Park[12 ] reported that preoperative facial nerve mapping facilitates visualization of the
entire nerve course on the skin and permits a more aggressive approach in dealing
with facial skin and muscle flaps while reducing the risk of nerve injury. Our electrophysiological
study of the temporal branch of the facial nerve showed that the distance from the
orbit to the middle rami was 16.4 mm, a finding consistent with anatomical studies.[7 ]
[8 ]
[9 ]
[10 ]
[11 ]
[15 ] We also document that muscle responses from corrugator- and superior orbicularis
oculi muscles were evoked by stimulation in the area anterior to the middle rami.
This indicates that the temporal branch of the facial nerve innervates each muscle
in posterior-anterior direction and that the supra- to lateral orbital area may not
constitute a safe zone. We found that the zygomatic arch at around 40 mm from the
tragus runs in the superoanterior direction and innervates muscles in a posterior-anterior
direction. Although this distance is longer than reported by Miloro et al,[16 ] the difference is attributable to the use of different reference points.
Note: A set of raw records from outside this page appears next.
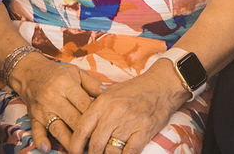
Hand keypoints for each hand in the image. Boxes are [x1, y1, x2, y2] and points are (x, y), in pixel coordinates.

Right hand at [10, 52, 101, 153]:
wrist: (30, 72)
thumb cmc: (57, 73)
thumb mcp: (76, 72)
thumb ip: (92, 83)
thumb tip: (107, 94)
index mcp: (66, 84)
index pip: (83, 104)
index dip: (95, 116)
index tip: (104, 126)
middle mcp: (54, 97)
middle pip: (73, 119)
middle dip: (85, 133)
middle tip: (95, 144)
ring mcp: (43, 109)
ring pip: (57, 128)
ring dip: (68, 142)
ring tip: (78, 151)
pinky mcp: (34, 117)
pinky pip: (36, 130)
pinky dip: (41, 140)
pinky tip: (47, 148)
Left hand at [66, 59, 189, 153]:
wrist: (160, 86)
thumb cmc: (134, 90)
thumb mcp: (110, 94)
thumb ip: (96, 110)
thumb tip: (83, 129)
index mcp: (102, 104)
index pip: (82, 129)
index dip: (75, 145)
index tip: (74, 152)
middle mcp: (113, 114)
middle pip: (95, 144)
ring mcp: (128, 123)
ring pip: (110, 151)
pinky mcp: (143, 131)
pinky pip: (129, 152)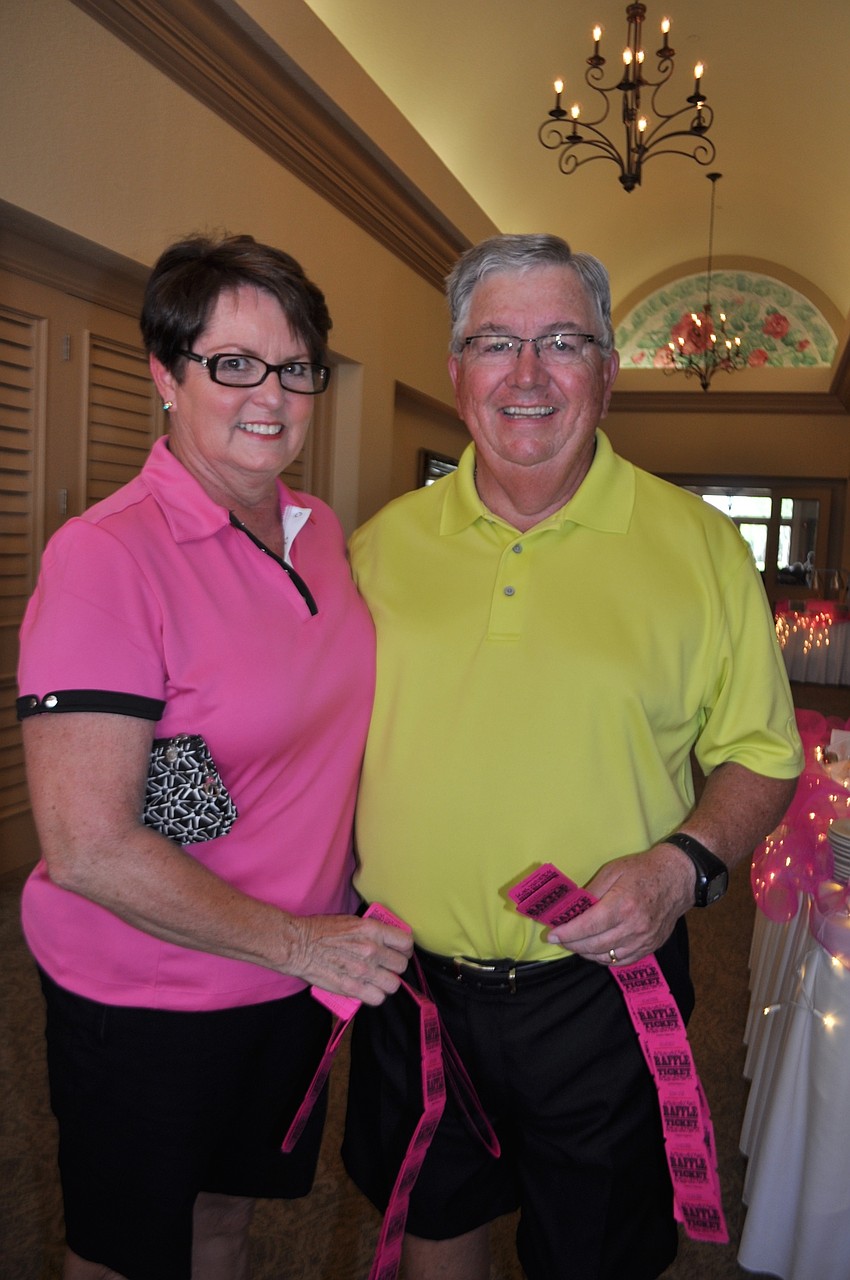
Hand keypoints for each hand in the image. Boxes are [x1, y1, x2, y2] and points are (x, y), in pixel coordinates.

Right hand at [284, 913, 413, 1004]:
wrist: (298, 945)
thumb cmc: (320, 930)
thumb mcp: (351, 921)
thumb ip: (371, 932)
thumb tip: (385, 941)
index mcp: (372, 930)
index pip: (406, 942)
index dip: (404, 949)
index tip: (399, 952)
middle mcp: (372, 950)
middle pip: (401, 965)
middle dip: (395, 966)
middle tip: (385, 966)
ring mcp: (364, 970)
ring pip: (393, 984)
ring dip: (387, 983)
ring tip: (377, 980)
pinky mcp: (353, 988)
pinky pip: (378, 998)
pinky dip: (375, 996)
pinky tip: (367, 990)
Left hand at [545, 844, 694, 966]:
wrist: (678, 878)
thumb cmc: (643, 870)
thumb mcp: (612, 871)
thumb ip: (592, 891)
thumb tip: (572, 908)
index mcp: (622, 905)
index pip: (588, 926)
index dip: (567, 933)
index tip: (552, 935)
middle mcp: (634, 926)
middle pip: (595, 945)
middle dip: (572, 945)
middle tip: (560, 939)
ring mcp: (644, 940)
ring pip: (607, 957)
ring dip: (587, 953)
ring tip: (575, 944)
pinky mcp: (650, 947)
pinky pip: (622, 961)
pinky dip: (605, 959)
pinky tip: (596, 950)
Whereat
they measured from the most anterior aspect of the bony external auditory canal, our
measurements were from the tragus. The site of the skin incision for pterional keyhole
craniotomy coincides with the anterior margin of the temporal hairline; it is always
behind the temporal branch of the facial nerve. Therefore, in our opinion, pterional
keyhole craniotomy can be expected to yield excellent cosmetic results, and it avoids
iatrogenic injury of the temporal branch of the facial nerve. However, because there
may be variations in the course of the facial nerve among patients, we strongly recommend
electrophysiological mapping, possibly with polygraph instruments, to record motor
evoked potentials before skin incision for keyhole pterional craniotomies.